Im Mittelpunkt steht Pronja, ein naives junges Mädchen, verkörpert von Polina Loboda, das sich zwischen Liebe und Täuschung behaupten muss. Ihre Geschichte entfaltet sich im Haushalt der Silbermans, wo Nikolai Ponomarjow und Alina Gobyrite als Moischa Moissejewitsch und Rosa Markowna ein Ehepaar spielen, das alles daransetzt, ihr Glück zu sichern. Doch ihre Pläne geraten in Konflikt mit den Machenschaften des schlauen Barbiers Swirid Petrowitsch Golochwastow – gespielt von Maxim Michaljow –, der selbst in einer lieblosen Ehe gefangen ist.

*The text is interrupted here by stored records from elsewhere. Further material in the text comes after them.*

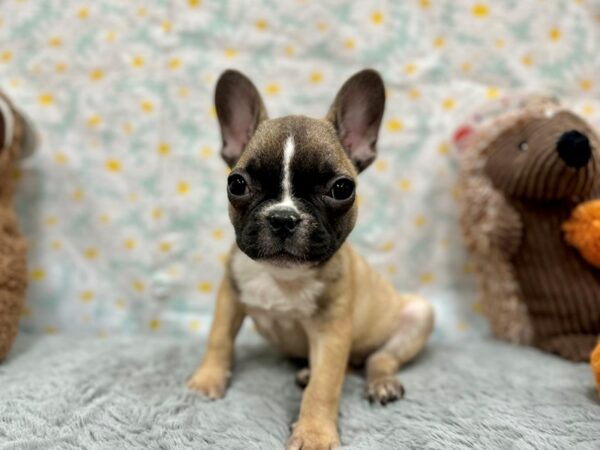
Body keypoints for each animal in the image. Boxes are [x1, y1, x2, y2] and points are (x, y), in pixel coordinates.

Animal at [190, 69, 434, 450]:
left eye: (342, 189)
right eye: (237, 184)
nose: (283, 218)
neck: (283, 277)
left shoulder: (331, 332)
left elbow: (324, 386)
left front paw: (314, 434)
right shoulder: (230, 297)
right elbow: (218, 339)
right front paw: (207, 380)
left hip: (418, 316)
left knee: (380, 359)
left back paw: (381, 383)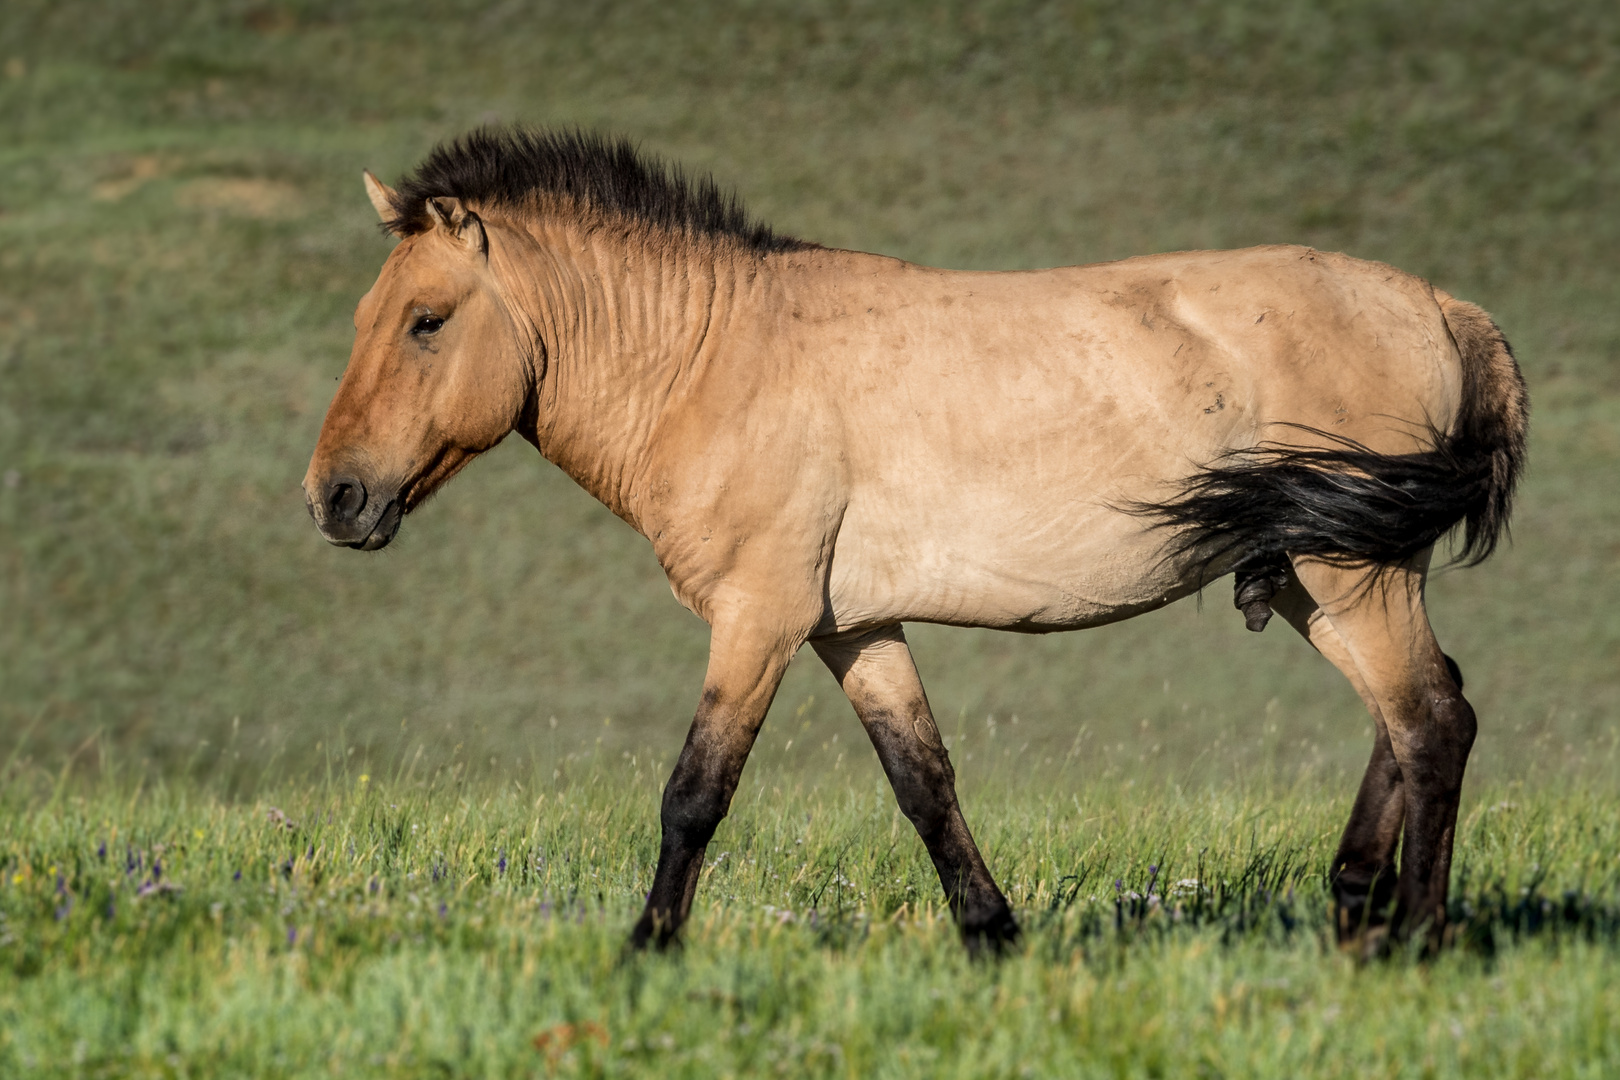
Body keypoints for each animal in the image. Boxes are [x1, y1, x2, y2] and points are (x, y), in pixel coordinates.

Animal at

Mitten im Chaos glänzt Olga Konowalowa als Khimka, das schlagfertige Dienstmädchen, das als Stimme der Vernunft fungiert. Die Produktion bereichert eine Reihe bekannter Lieder wie „Bubliki“ und „Alles, was war“ („Vsjo tschto bylo“), die dem Stück zusätzlichen Schwung verleihen. Alexander Nedelkos Bühnenbild im Art-Déco-Stil versetzt das Publikum ins Odessa der 1920er, während das Drehbuch von den Werken Iwan Netschui-Lewyzkyjs und Mychajlo Staryzkyjs inspiriert ist.
Das Genre der exzentrischen Komödie prägt die Aufführung mit überzeichneten Figuren und spontanen Momenten. Feketas Regie verbindet körperbetonten Humor mit ausgefeilter Choreografie und sorgt so für ein rasantes, unberechenbares Bühnengeschehen.
„Zwei Hasen auf einmal“ läuft noch bis zum 2. Juli und beschließt damit die Spielzeit des Komödija-Theaters. Mit einer Mischung aus Musik, Slapstick und dem Charme der Epoche bietet das Stück eine lebendige Neuinterpretation eines Klassikers. Für die letzten Vorstellungen sind noch Karten erhältlich.